Sometimes, those combos even make the transition from unplayable to playable: Gravewalker Gie was the original Pandaren Death Knight, years before that combo became accessible to players. Which is to say: all of those unusual combinations already exist; they simply aren’t playable yet.
Races have an identity beyond class restrictions
The most common fear people have about lifting the restrictions to race/class combinations is that this would lead to increased homogenization and a loss of racial identity. While that’s a valid concern, it’s not entirely correct: races are defined by their cultures, not by their classes.
While it’s true that Orcs are a shamanistic people, that doesn’t mean that Orcs don’t have room for individuals of other predispositions — or that all Shaman need to be Orcish, for that matter. For every Thrall and Drek’thar who revere the elements, there is also a Garona who walks a completely different path.
Besides, cultures adapt over time, mingling with other cultures. This is also something that we have examples of in the game: Orc Mages were introduced in Cataclysm and the simple explanation that was given was that they were taught the Arcane arts by their Forsaken allies. Orc and Forsaken are hardly two cultures that have a strong lore connection, like the Humans and Dwarves do. Yet, just like Humans taught Dwarves of the Light, letting them become Paladins, so too did the Forsaken teach Orcs how to cast Mage spells.
Yes, new class combinations do require development work
Another argument against this idea is that some classes, like Demon Hunter and Druid, require a large number of special assets for every race. Which means a lot of work would need to be done pertaining to creating new art assets to accommodate all the new options. But that is a problem that the WoW team already has plenty of experience tackling.
New customization can be introduced slowly, over multiple patches and expansions — as has been the case many times now. We’ve had a few instances where brand-new forms were added to existing Druid races. Besides, this is problem has been alleviated by the fact that there are multiple newer, race-agnostic forms that were introduced by the Artifact system. Those forms are even accessible in the barbershop, and you can even find forms like the Druid of the Flame Cat Form in there, available to all your Druid characters, regardless of racial choice.
Demon Hunters could, similarly, have humble beginnings.
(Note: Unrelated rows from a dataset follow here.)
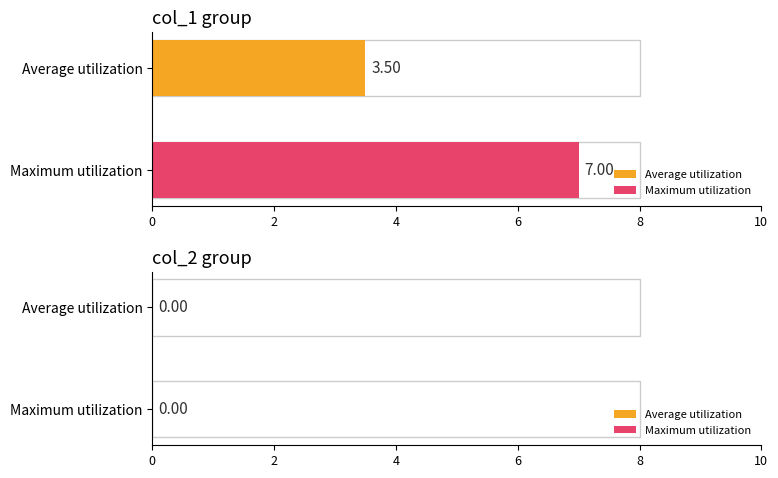

How many bars are there in each group?

2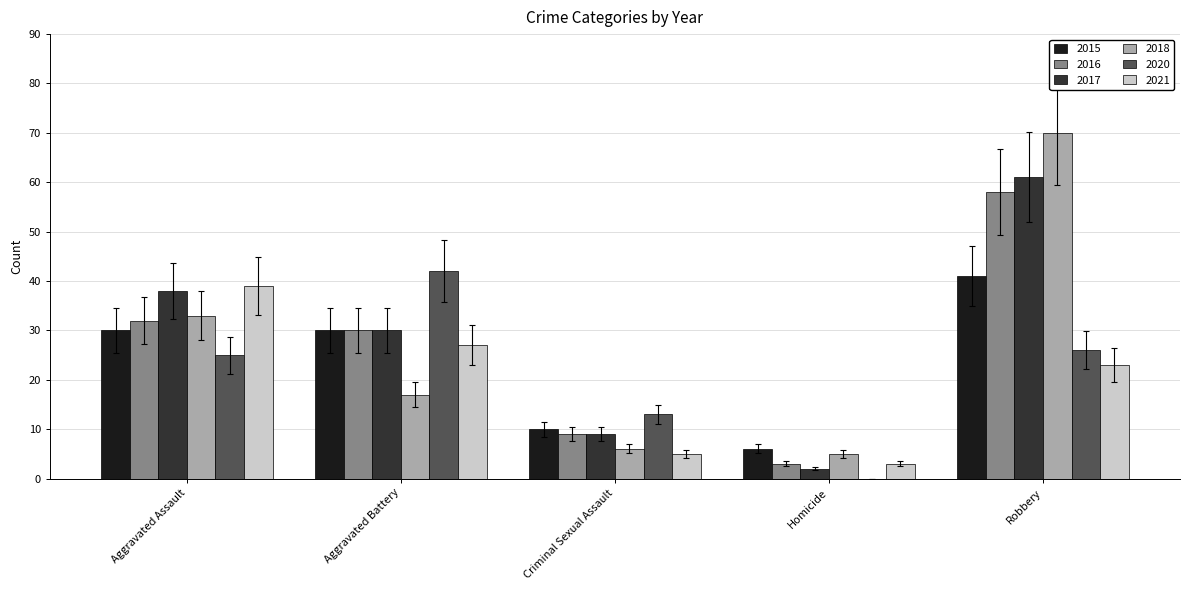

Count the number of data series in this chart.

6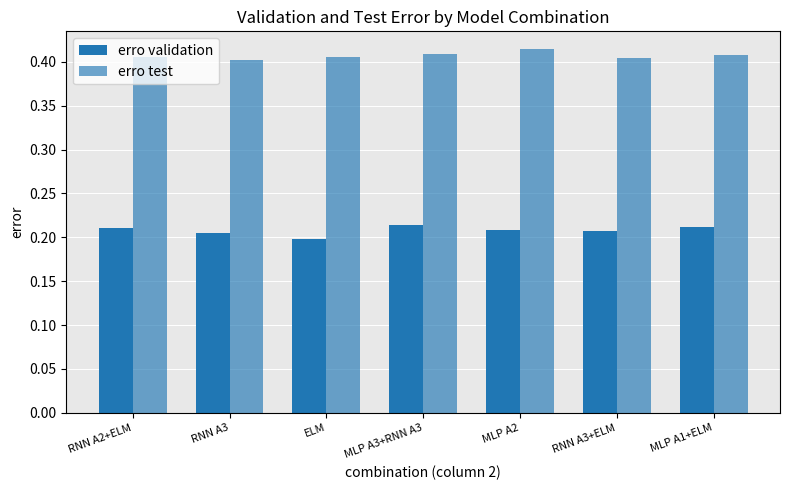

How many bars are there in total?

14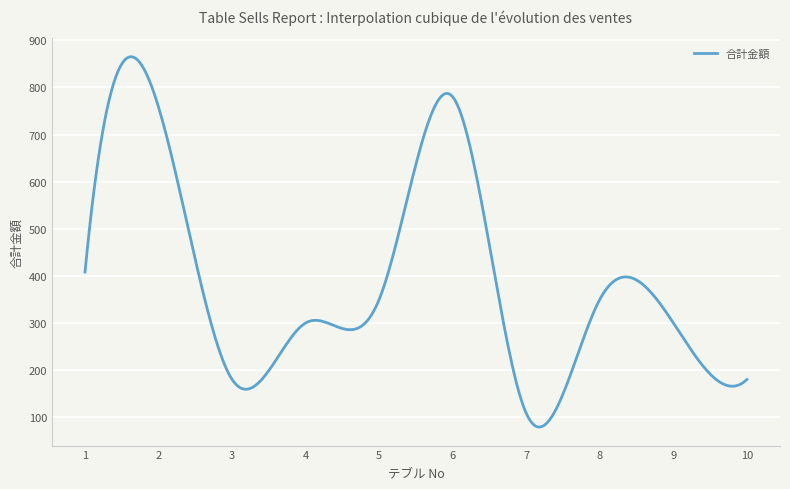

What is the difference between the second highest and minimum values?

785.7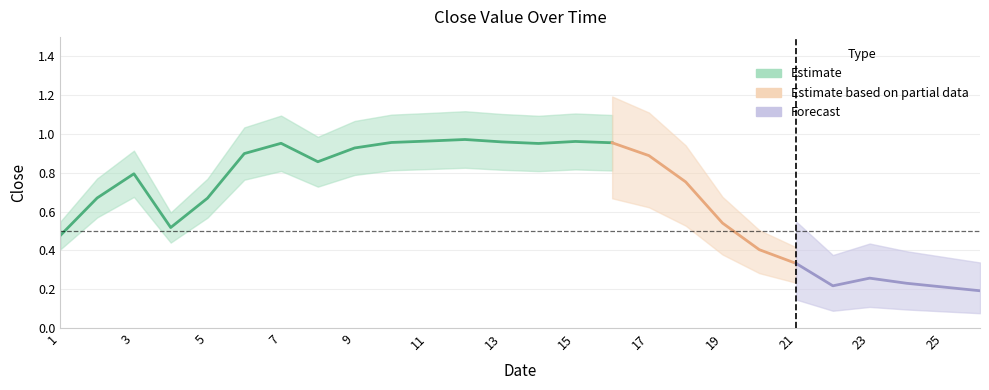

Where is the data nearest to the value 0?

26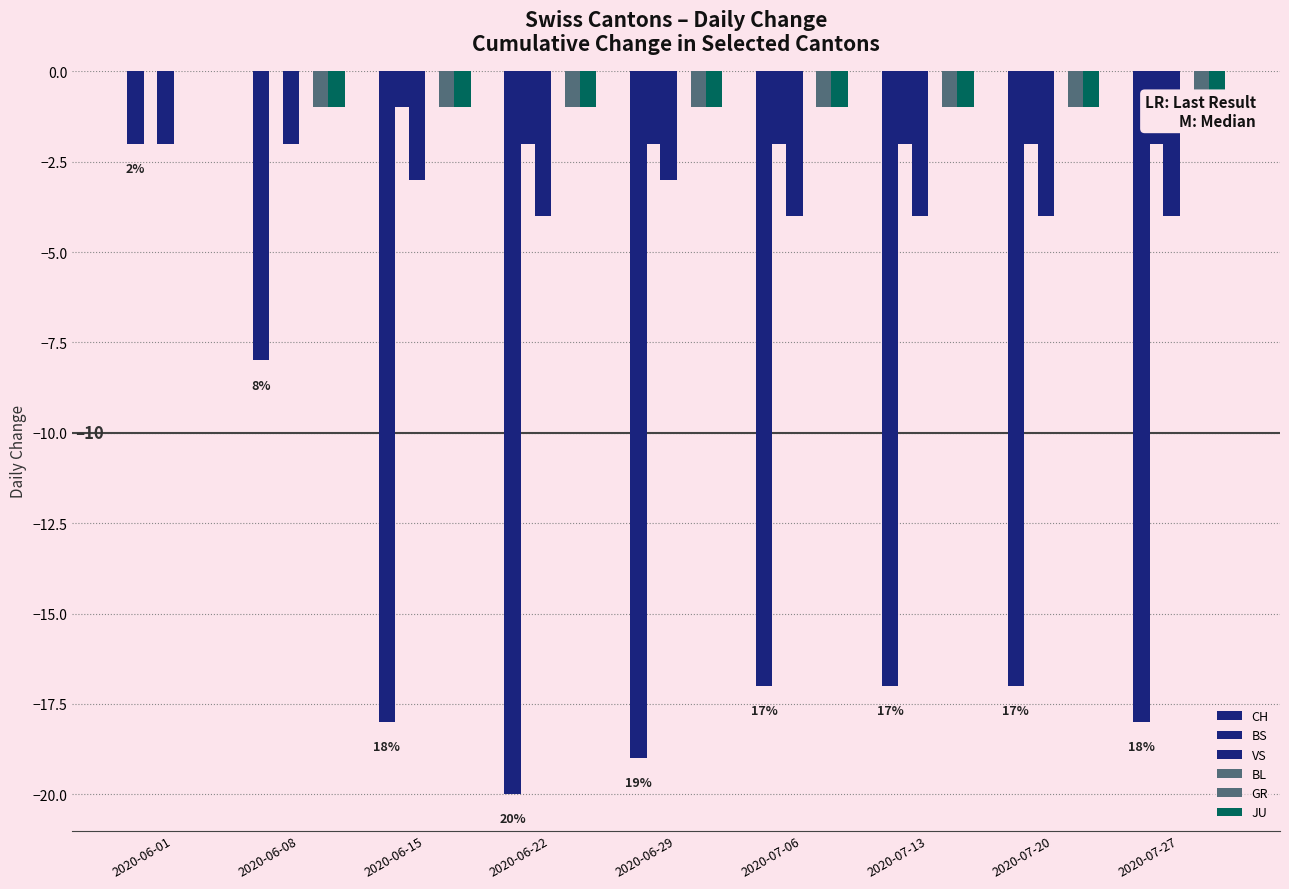

What are all the series names shown in the legend?

CH, BS, VS, BL, GR, JU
A couple of special demonic skin options for every race — much like what Death Knights originally had when they were introduced — as well as the burning fel-green eyes with a basic eyepatch in two or three colors, as well as the same horns that other DHs already have. Blizzard could then build from there, over future patches.
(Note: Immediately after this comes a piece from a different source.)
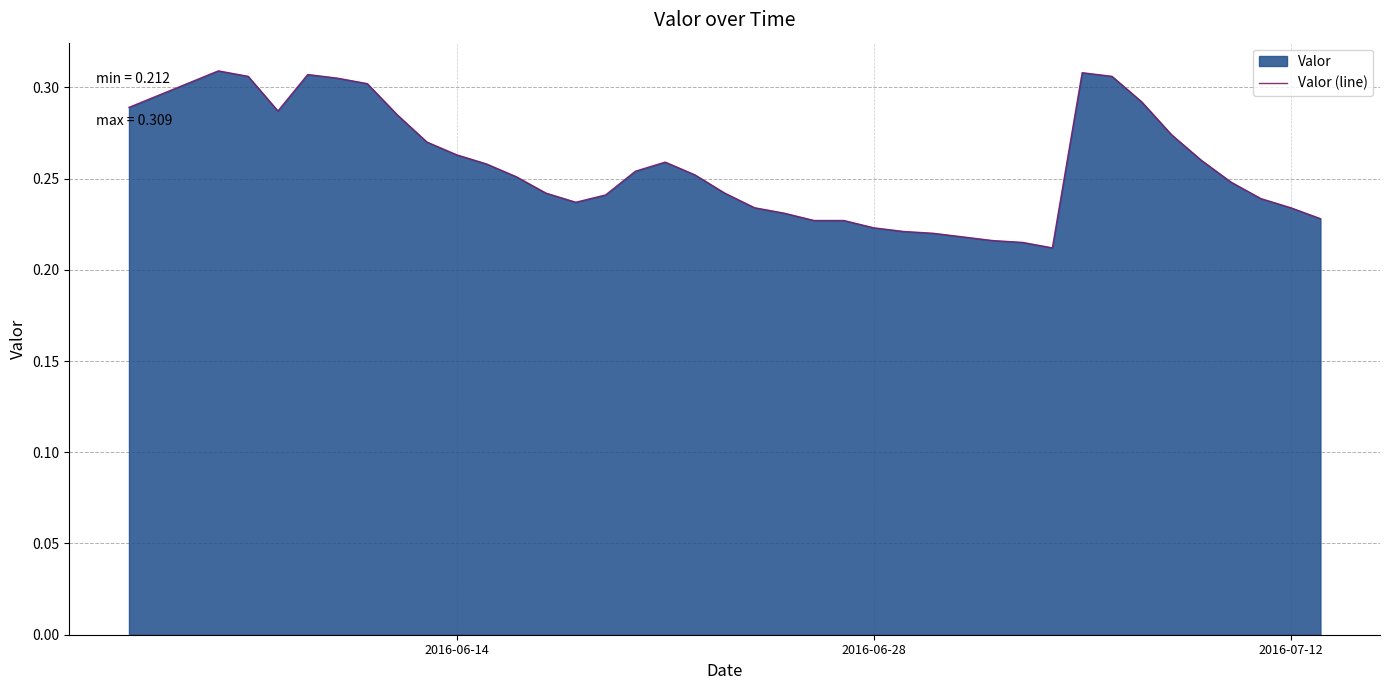

How many values are between 0 and 1?

39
Blizzard are the masters of their own lore
They write it and they can modify it whenever they want to. And they have done so — multiple times.
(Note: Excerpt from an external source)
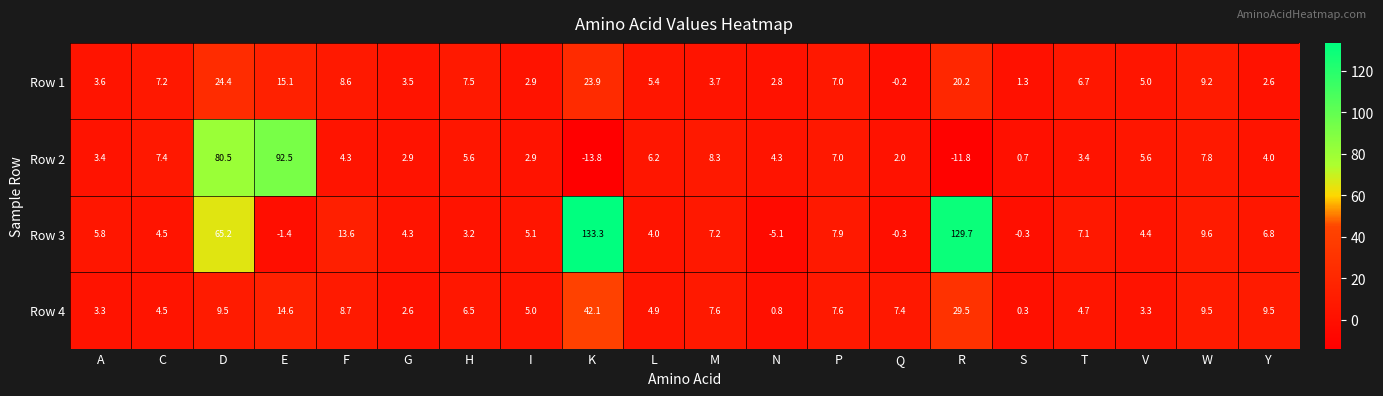

Which category has the lowest value in the Row 1 series?

Q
Sometimes it was a small change, like Addie Fizzlebog introducing playable Gnome Hunters to us. Other times, the changes were much more significant: if we were forever locked to the lore rules laid out by Warcraft 3, the only Druids that would be playable in WoW would be Night Elves — and only the males, for that matter — because those were the only Druids that existed back then. If the lore was some sacred, immutable writing, not even Tauren Druids would exist!
The idea that a player cannot pick a certain specific race/class combination that appeals to them — for reasons that are completely arbitrary and malleable — feels like a mere relic of the past. An appendix that does more harm than good on this day and age.